▸ TASK A
In the abstract below, rewrite the paragraph beginning "Recent findings suggest" as a short bulleted list that keeps its main facts.
▸ TASK B
Answer these questions using the abstract below:
(i) What kind of cells are THP-1 cells?
(ii) By how much did chylomicron remnants increase IL-1β mRNA expression?
(iii) Which two activities did chylomicron remnants significantly increase?
▸ TASK C
Translate this sentence from the abstract below into Spanish: "Neither native LDL nor oxidized LDL (OxLDL) significantly increased IL-1β release."

▸ EXCERPT PROVIDED
━━━━━━

Chylomicron Remnants Stimulate Release of Interleukin-1β by THP-1 Cells

Abstract

Recent findings suggest that the oxidative modification of low-density lipoproteins (LDL) and an increase in triglyceride-rich lipoprotein particles including chylomicron remnants contribute to the progression of atherosclerosis, as does the inflammatory response. We therefore examined whether and how these lipoproteins affected interleukin (IL)-1β release and mRNA expression for IL-1β and IL-18 in THP-1 cells, a human monocyte cell line. Chylomicron remnants increased IL-1β release into the conditioned medium by THP-1 in a dose- and time-dependent manner. At concentrations up to 1 μg/ml, chylomicron remnants increased IL-1β release by 4-fold compared with the control. Neither native LDL nor oxidized LDL (OxLDL) significantly increased IL-1β release. Chylomicron remnants increased IL-1β mRNA expression by 3 times. Native LDL or OxLDL did not increase IL-1β mRNA, while neither these lipoproteins nor chylomicron remnants increased IL-18 mRNA. Chylomicron remnants also increased the activities of caspase-1 and nuclear factor (NF)-κB significantly, while native LDL or OxLDL did not. In conclusion, chylomicron remnants stimulated IL-1β mRNA expression and IL-1β protein production probably via caspase-1 and NF-κB activation in THP-1 cells.

━━━━━━

▸ MATERIAL PROVIDED

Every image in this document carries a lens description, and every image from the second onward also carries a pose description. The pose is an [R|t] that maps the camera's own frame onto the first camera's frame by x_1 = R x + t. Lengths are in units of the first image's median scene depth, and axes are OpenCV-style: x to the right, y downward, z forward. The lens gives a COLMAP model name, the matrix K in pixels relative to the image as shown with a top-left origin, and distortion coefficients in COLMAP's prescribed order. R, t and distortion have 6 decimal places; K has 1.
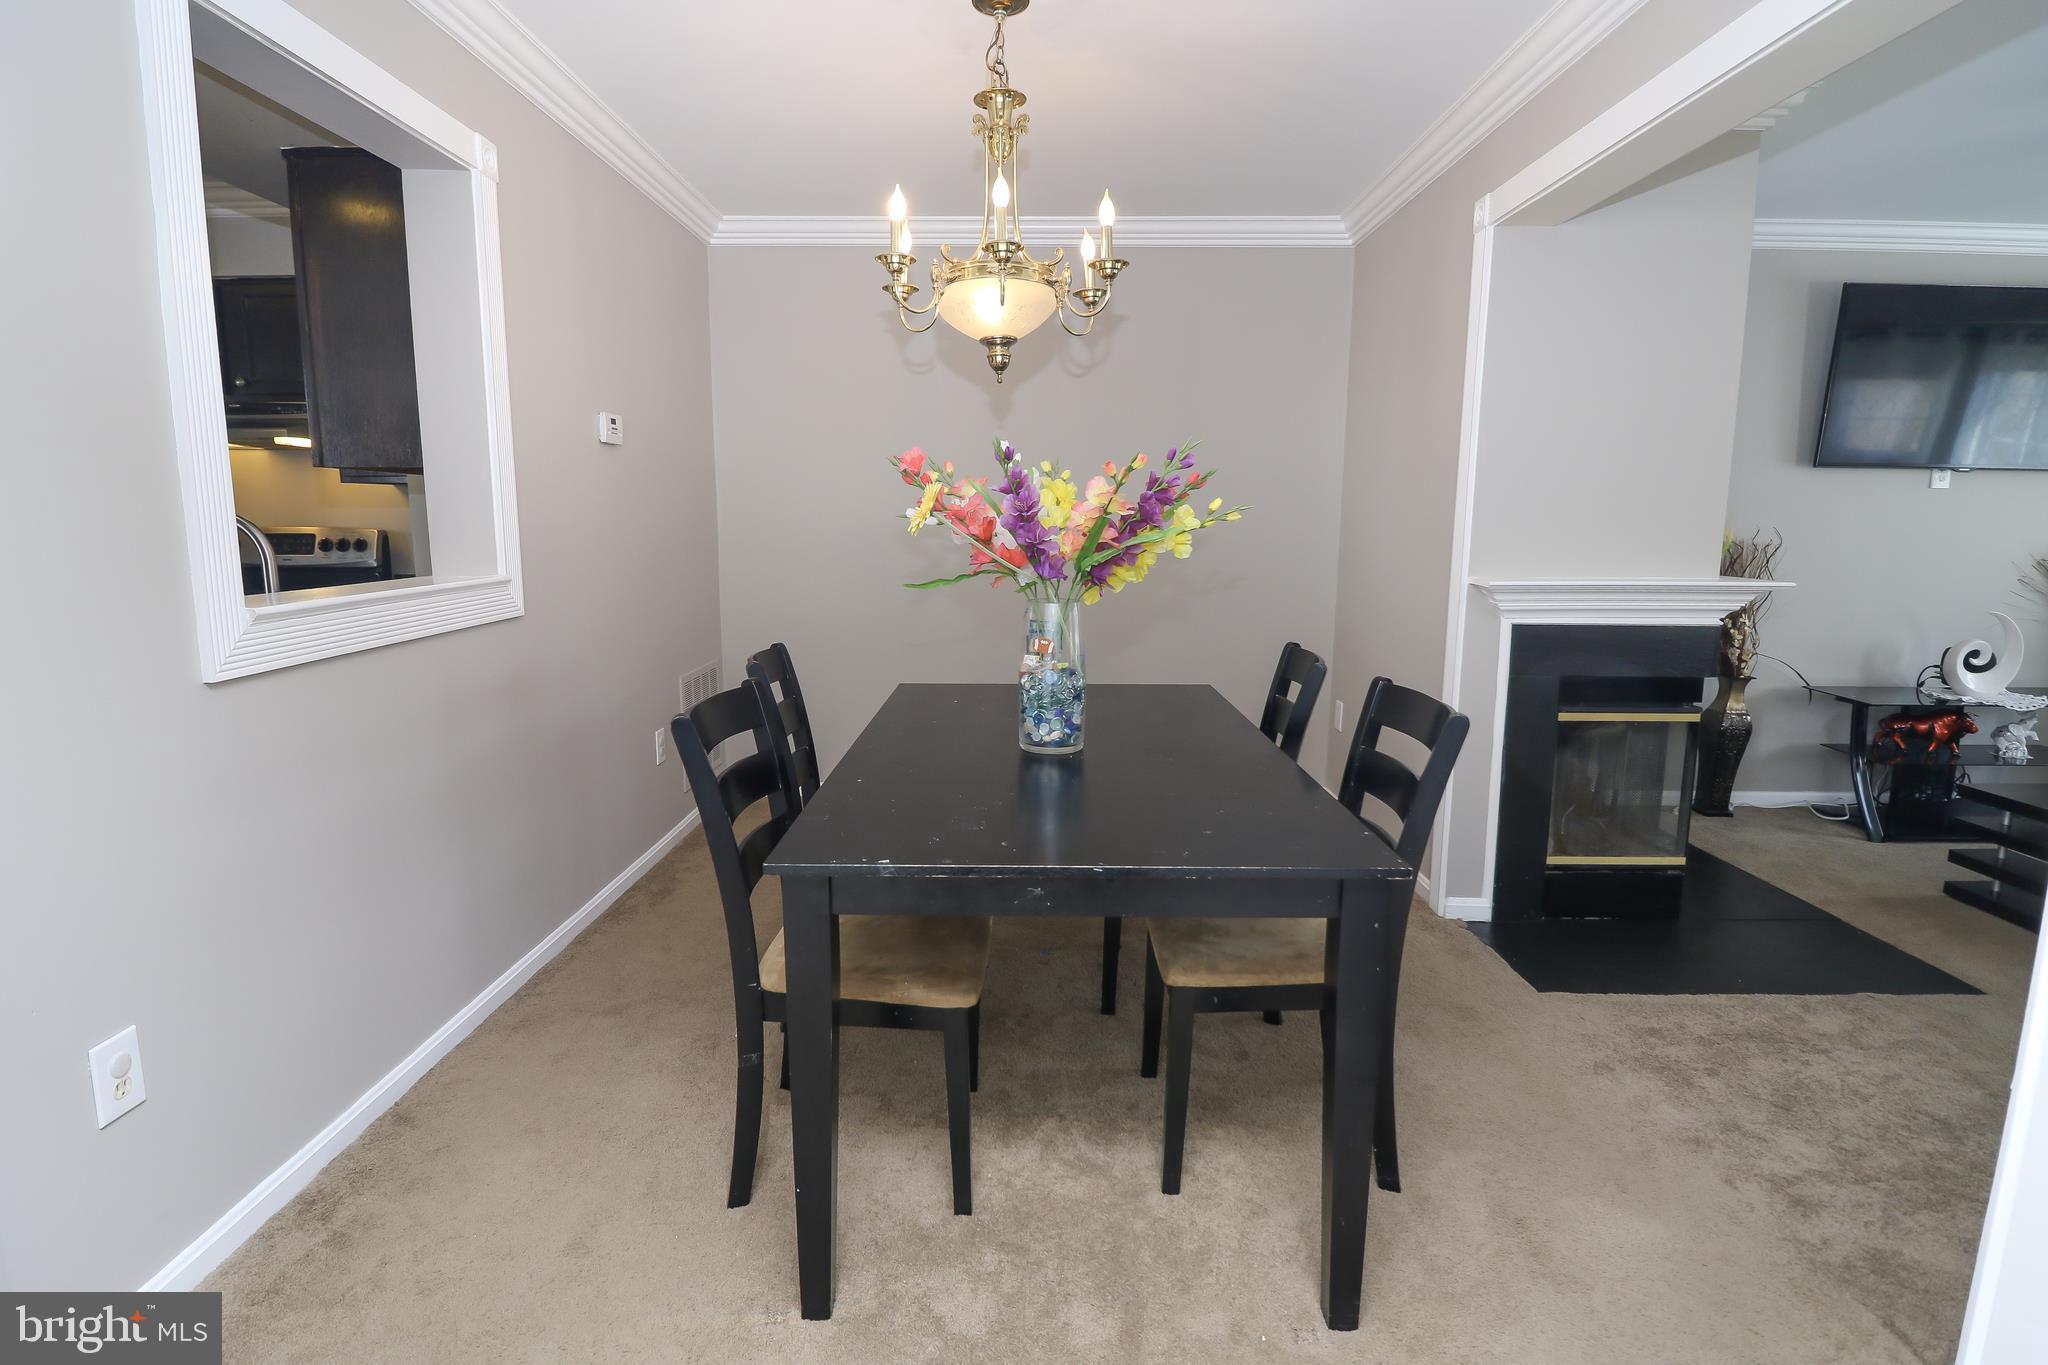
lens RADIAL K [[988.7, 0, 1021.9], [0, 988.7, 667.0], [0, 0, 1]] dist [0.003341, -0.013052]
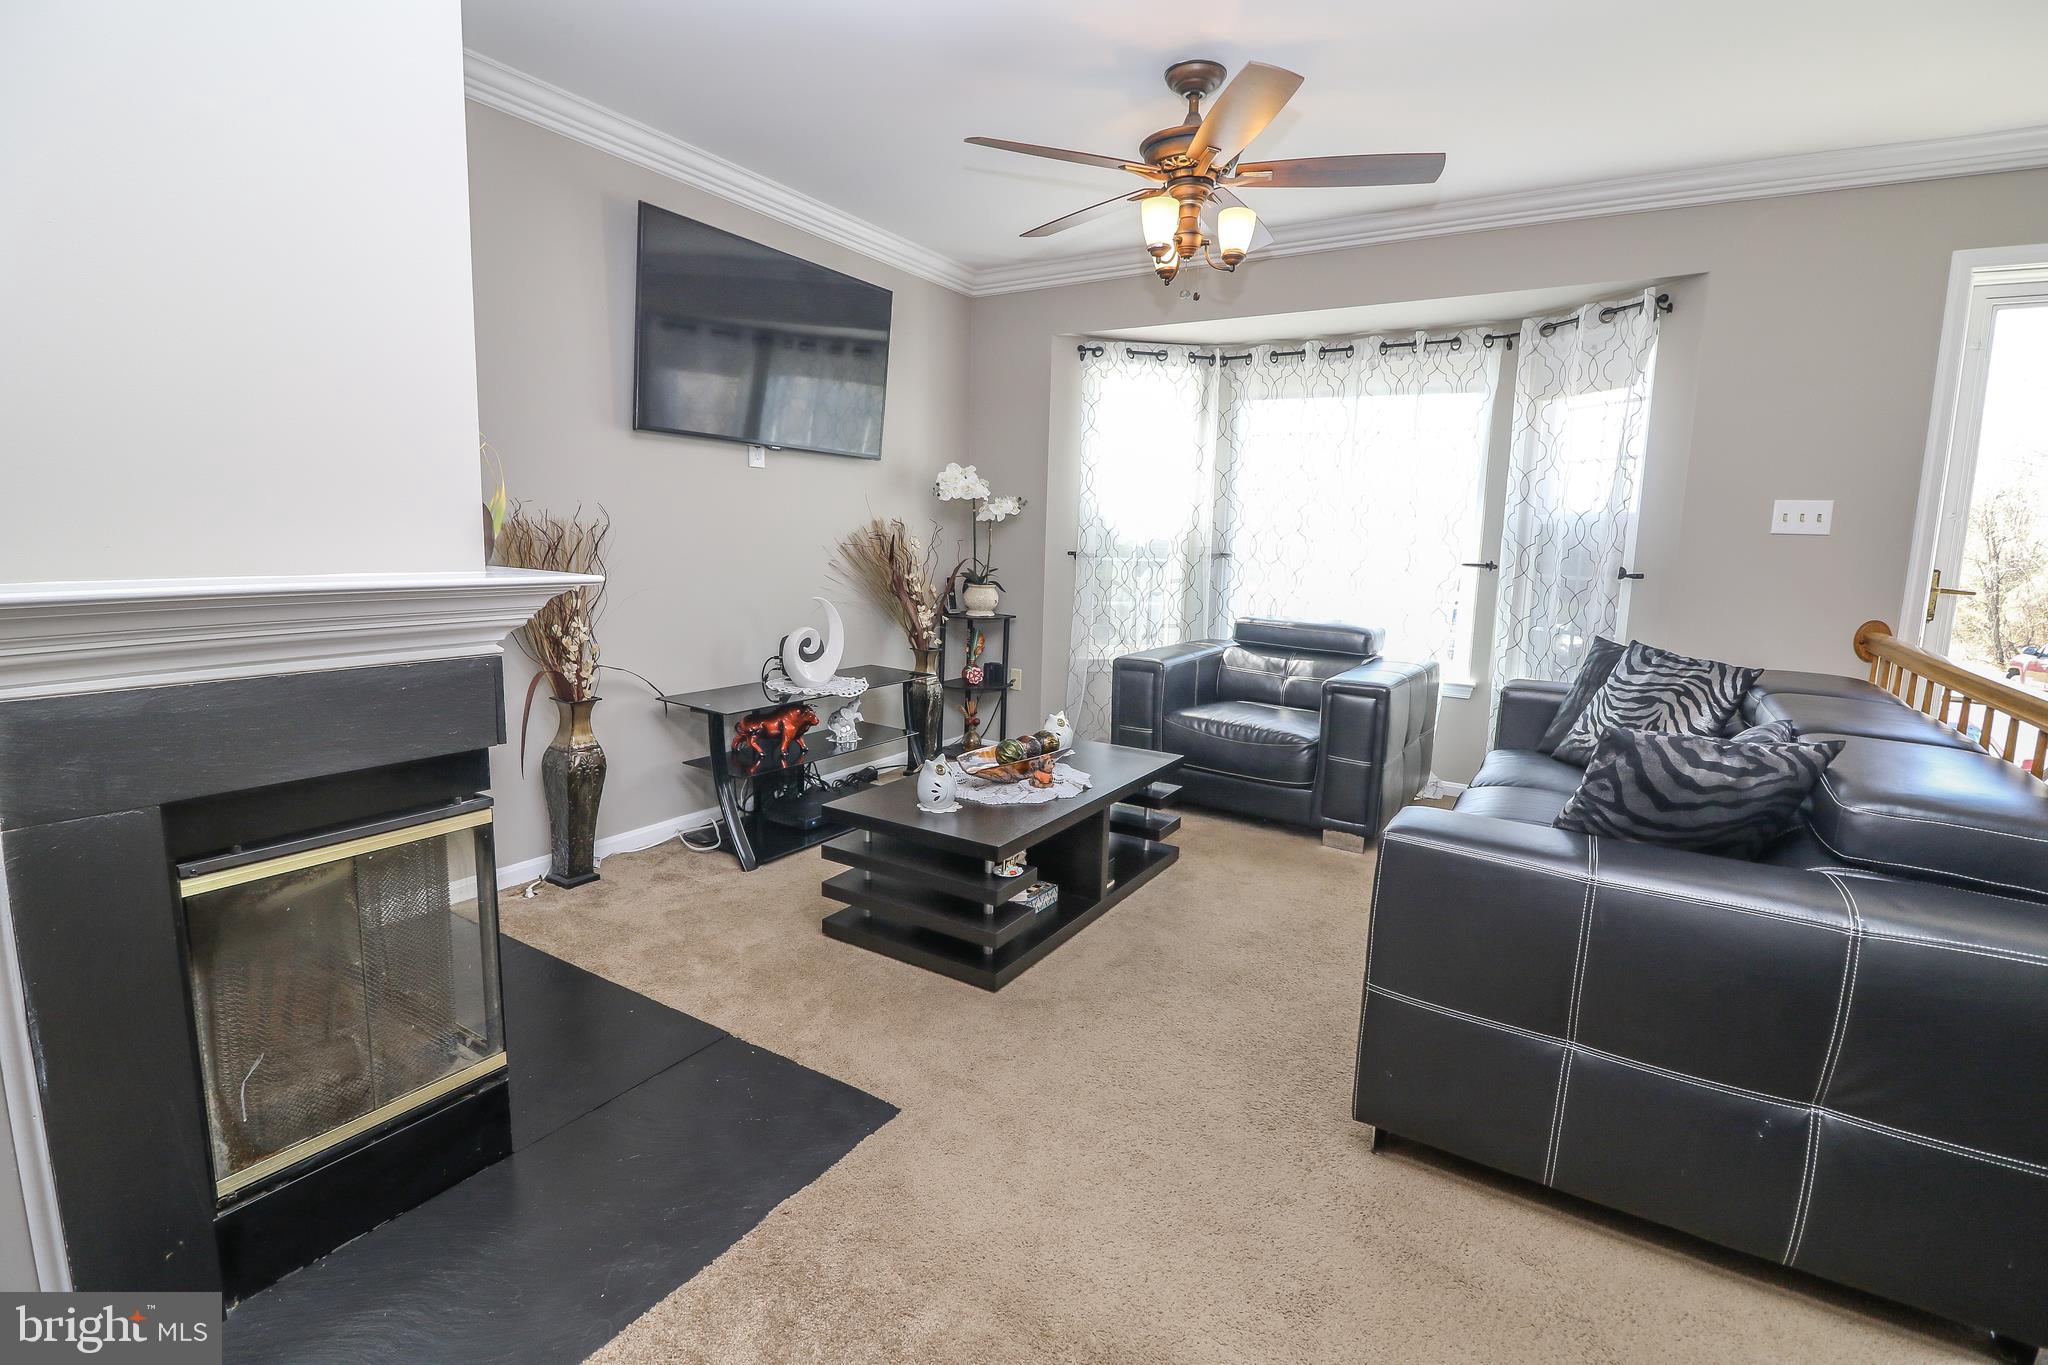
lens RADIAL K [[942.6, 0, 1018.8], [0, 942.6, 663.0], [0, 0, 1]] dist [0.001264, -0.015303]
pose [[0.519036, -0.106612, 0.848077, 0.296602], [0.100280, 0.992934, 0.063449, -0.030475], [-0.848849, 0.052113, 0.526060, 0.340220]]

━━━━━━

▸ RESPONSE AREA A
- Oxidized LDL, more triglyceride-rich lipoproteins (including chylomicron remnants), and inflammation may all drive atherosclerosis.
- The study tested how these lipoproteins affect IL-1β release and IL-1β and IL-18 mRNA in THP-1 cells, a human monocyte cell line.
- Chylomicron remnants raised IL-1β release depending on dose and time. At up to 1 μg/ml, release was 4 times the control.
- Chylomicron remnants tripled IL-1β mRNA and clearly raised caspase-1 and NF-κB activity.
- Native LDL and OxLDL did not significantly raise IL-1β release, IL-1β mRNA, caspase-1 or NF-κB.
- None of the lipoproteins raised IL-18 mRNA.
- Conclusion: chylomicron remnants boost IL-1β mRNA and protein, probably through caspase-1 and NF-κB activation.

▸ RESPONSE AREA B
(i) A human monocyte cell line.
(ii) By 3 times.
(iii) The activities of caspase-1 and nuclear factor (NF)-κB.

▸ RESPONSE AREA C
Ni las LDL nativas ni las LDL oxidadas (OxLDL) aumentaron de forma significativa la liberación de IL-1β.